DATA IN THIS EXERCISE START

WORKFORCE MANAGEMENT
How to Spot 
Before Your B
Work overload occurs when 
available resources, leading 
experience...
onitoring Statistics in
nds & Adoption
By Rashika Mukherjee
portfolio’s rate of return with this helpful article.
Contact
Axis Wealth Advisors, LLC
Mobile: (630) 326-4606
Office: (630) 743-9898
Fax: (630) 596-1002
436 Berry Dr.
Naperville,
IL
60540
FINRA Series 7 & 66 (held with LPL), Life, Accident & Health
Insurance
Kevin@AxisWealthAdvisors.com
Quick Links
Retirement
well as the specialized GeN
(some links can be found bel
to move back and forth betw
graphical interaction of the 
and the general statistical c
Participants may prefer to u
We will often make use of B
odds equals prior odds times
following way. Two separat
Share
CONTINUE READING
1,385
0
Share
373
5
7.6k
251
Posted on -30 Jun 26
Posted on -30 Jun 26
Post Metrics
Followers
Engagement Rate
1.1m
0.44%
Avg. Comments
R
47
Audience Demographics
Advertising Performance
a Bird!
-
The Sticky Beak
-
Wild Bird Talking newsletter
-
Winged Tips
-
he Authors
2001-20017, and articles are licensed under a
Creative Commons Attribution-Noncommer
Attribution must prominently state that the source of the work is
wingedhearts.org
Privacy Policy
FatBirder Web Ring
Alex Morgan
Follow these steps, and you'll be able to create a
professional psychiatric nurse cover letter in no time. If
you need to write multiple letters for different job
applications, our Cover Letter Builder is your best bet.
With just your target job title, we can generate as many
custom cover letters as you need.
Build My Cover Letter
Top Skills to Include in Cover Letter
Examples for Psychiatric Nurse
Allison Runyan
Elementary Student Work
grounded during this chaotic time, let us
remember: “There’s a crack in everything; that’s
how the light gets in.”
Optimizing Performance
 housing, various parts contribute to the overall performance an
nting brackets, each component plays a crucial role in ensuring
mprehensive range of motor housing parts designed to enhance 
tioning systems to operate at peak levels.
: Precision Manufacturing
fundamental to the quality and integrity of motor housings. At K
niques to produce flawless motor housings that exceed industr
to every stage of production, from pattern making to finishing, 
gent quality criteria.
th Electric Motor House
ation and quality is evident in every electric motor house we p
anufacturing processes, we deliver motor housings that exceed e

DATA IN THIS EXERCISE END

## TRY IT:
Convert every line of text in the entries above into a JSON list of strings, with one string for each line and blank lines omitted.

## EXERCISE ANSWER:
[
  "WORKFORCE MANAGEMENT",
  "How to Spot ",
  "Before Your B",
  "Work overload occurs when ",
  "available resources, leading ",
  "experience...",
  "onitoring Statistics in",
  "nds & Adoption",
  "By Rashika Mukherjee",
  "portfolio’s rate of return with this helpful article.",
  "Contact",
  "Axis Wealth Advisors, LLC",
  "Mobile: (630) 326-4606",
  "Office: (630) 743-9898",
  "Fax: (630) 596-1002",
  "436 Berry Dr.",
  "Naperville,",
  "IL",
  "60540",
  "FINRA Series 7 & 66 (held with LPL), Life, Accident & Health",
  "Insurance",
  "Kevin@AxisWealthAdvisors.com",
  "Quick Links",
  "Retirement",
  "well as the specialized GeN",
  "(some links can be found bel",
  "to move back and forth betw",
  "graphical interaction of the ",
  "and the general statistical c",
  "Participants may prefer to u",
  "We will often make use of B",
  "odds equals prior odds times",
  "following way. Two separat",
  "Share",
  "CONTINUE READING",
  "1,385",
  "0",
  "Share",
  "373",
  "5",
  "7.6k",
  "251",
  "Posted on -30 Jun 26",
  "Posted on -30 Jun 26",
  "Post Metrics",
  "Followers",
  "Engagement Rate",
  "1.1m",
  "0.44%",
  "Avg. Comments",
  "R",
  "47",
  "Audience Demographics",
  "Advertising Performance",
  "a Bird!",
  "-",
  "The Sticky Beak",
  "-",
  "Wild Bird Talking newsletter",
  "-",
  "Winged Tips",
  "-",
  "he Authors",
  "2001-20017, and articles are licensed under a",
  "Creative Commons Attribution-Noncommer",
  "Attribution must prominently state that the source of the work is",
  "wingedhearts.org",
  "Privacy Policy",
  "FatBirder Web Ring",
  "Alex Morgan",
  "Follow these steps, and you'll be able to create a",
  "professional psychiatric nurse cover letter in no time. If",
  "you need to write multiple letters for different job",
  "applications, our Cover Letter Builder is your best bet.",
  "With just your target job title, we can generate as many",
  "custom cover letters as you need.",
  "Build My Cover Letter",
  "Top Skills to Include in Cover Letter",
  "Examples for Psychiatric Nurse",
  "Allison Runyan",
  "Elementary Student Work",
  "grounded during this chaotic time, let us",
  "remember: “There’s a crack in everything; that’s",
  "how the light gets in.”",
  "Optimizing Performance",
  " housing, various parts contribute to the overall performance an",
  "nting brackets, each component plays a crucial role in ensuring",
  "mprehensive range of motor housing parts designed to enhance ",
  "tioning systems to operate at peak levels.",
  ": Precision Manufacturing",
  "fundamental to the quality and integrity of motor housings. At K",
  "niques to produce flawless motor housings that exceed industr",
  "to every stage of production, from pattern making to finishing, ",
  "gent quality criteria.",
  "th Electric Motor House",
  "ation and quality is evident in every electric motor house we p",
  "anufacturing processes, we deliver motor housings that exceed e"
]